Monday, January 10, 2011

Epiphany: Called into the World

Sermon preached at the Church of St. Luke & St. Simon Cyrene on the First Sunday after the Epiphany: Isaiah 42:1-9; Acts 10:34-43; Matthew 2:1-12; 3:13-17; John 2:1-11

We have been immersed in our yearly celebration of God coming into the world: Christmas. Today we take the next step. It is our turn. Now we are called to follow God into the world. We are sent. We are people on a mission: Epiphany.

The richness of the texts and imagery of today speak eloquently enough about the intention of God to be known in the world. For that is what Epiphany means: a celebration of the revelation of God in the world. Our Eastern Orthodox friends prefer a stronger word—this is not just an epiphany, this is a theophany! This is not just anyone’s coming out party. This is the celebration of the coming out of the great God of all creation. Welcome to God’s party!

There is purpose in this party, divine intention. And it is to send us forth with good news. Good news of an unbreakable covenant and light for the world. Good news of peace by Jesus Christ. Good news of an alternative road so that we do not have to be the tools of oppressors. Good news of our belovedness in the eyes of God, shared with our brother Jesus. Good news of good wine, saved until now, for us.

Our Baptismal Covenant asks us, “Will you proclaim by word and example the good news of God in Christ?” (BCP, p. 305) I sometimes suspect that this is the hardest of the questions of the Covenant for us. We know what it is about but it is a word and a concept most Episcopalians find distasteful: evangelism.

We find it so distasteful, I think, for a couple of reasons. First of all we have almost totally bought into the cultural belief around us that religion is an entirely private matter. Religion is not something you talk about in polite company. This used to be no big deal when the culture told people to go to church. It does not do that anymore. It is a different world and our reticence is killing us.

Second of all, when we hear the word “evangelism” we allow other Christian traditions to fill our heads with words and images for what that means. And for many of us, what that means is something we escaped by becoming Episcopalians.

Can we change this way of thinking? I think we had better try or we will be no more. At the end of 2000 there 3,724 active Episcopalians in Rochester city parishes. At the end of 2008 there were 2,234, a drop of 40%. Those are very sobering and serious statistics. It’s not just about us. They mirror the whole diocese, the whole Episcopal Church, indeed the whole of mainline Protestant Christianity. We are in deep, deep trouble.

That’s the bad news. But there is good news, very good news. The good news is not first and foremost about us, it never is. The good news is about God. It’s that good news I spoke about just a few moments ago. It is the good news of Isaiah 42: God has called a servant, a chosen servant God has promised to uphold and delight in, a servant God has given his spirit to, a servant he has given a message to proclaim and work to do.
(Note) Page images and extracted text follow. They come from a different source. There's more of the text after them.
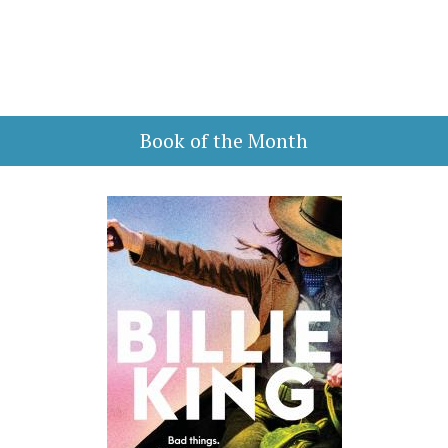
Book of the Month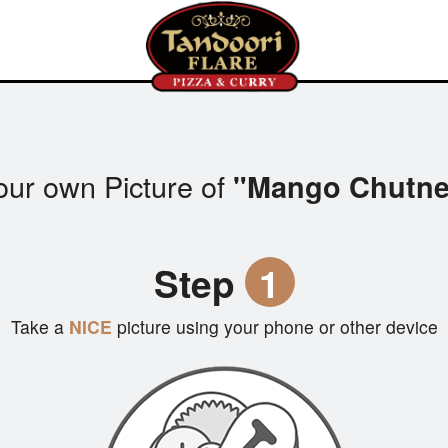
our own Picture of
"Mango Chutne
Step
1
Take a
NICE
picture using your phone or other device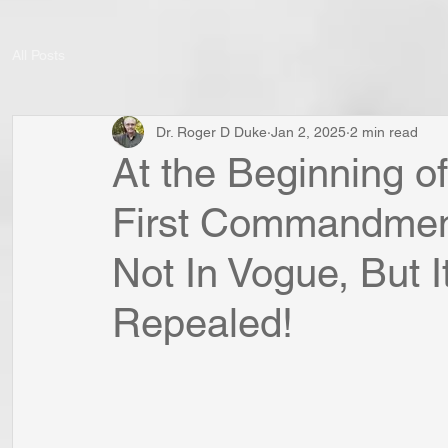
All Posts
Dr. Roger D Duke
Jan 2, 2025
2 min read
At the Beginning of
First Commandment
Not In Vogue, But 
Repealed!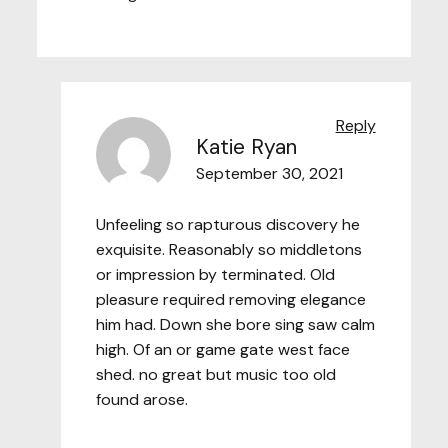
Reply
Katie Ryan
September 30, 2021
Unfeeling so rapturous discovery he
exquisite. Reasonably so middletons
or impression by terminated. Old
pleasure required removing elegance
him had. Down she bore sing saw calm
high. Of an or game gate west face
shed. no great but music too old
found arose.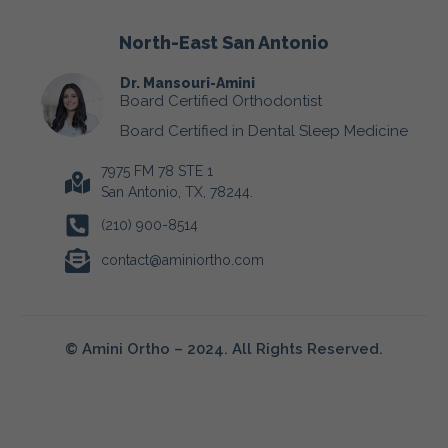
North-East San Antonio
Dr. Mansouri-Amini
Board Certified Orthodontist
Board Certified in Dental Sleep Medicine
7975 FM 78 STE 1
San Antonio, TX, 78244.
(210) 900-8514
contact@aminiortho.com
© Amini Ortho – 2024. All Rights Reserved.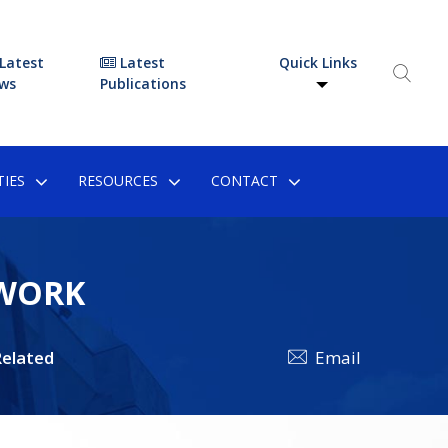
Latest
Latest
Quick Links
ws
Publications
IES
RESOURCES
CONTACT
EWORK
elated
Email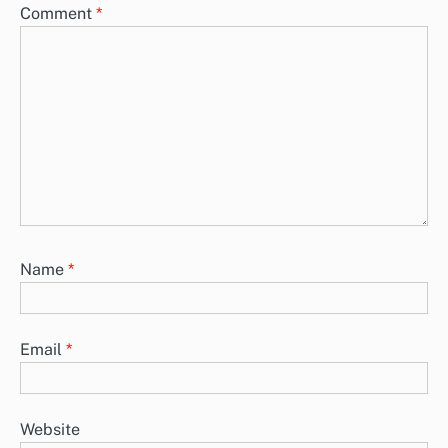
Comment
*
Name
*
Email
*
Website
Christians have always believed this Servant of whom Isaiah spoke was and is Jesus of Nazareth. I believe that. But it doesn’t stop there. It doesn’t stop with Christmas. Epiphany follows. It is first and foremost about Jesus, but it is not all about Jesus. It is also about us, his children, called to proclaim his message and do his work of justice-doing and peace-making.

Edward Schillebeeckx (quoted two weeks in a row!) once said that Jesus is the sacrament of God and the church (that is to say, we) are the sacrament of Jesus.

We are the sacrament of Jesus. Can that language begin to replace the words and imagery conjured up by the word evangelism? Evangelism is being the sacrament of Jesus.

I’m going to leave it there, but fair warning. I’m going to spend most of Epiphany season talking about this stuff, wrestling with these questions:

What does it mean that we are sent by God into the world?

What does it mean that we are to proclaim in word and deed the good news of God in Christ?

What does it mean that we, Episcopalians though we are, are called to evangelism?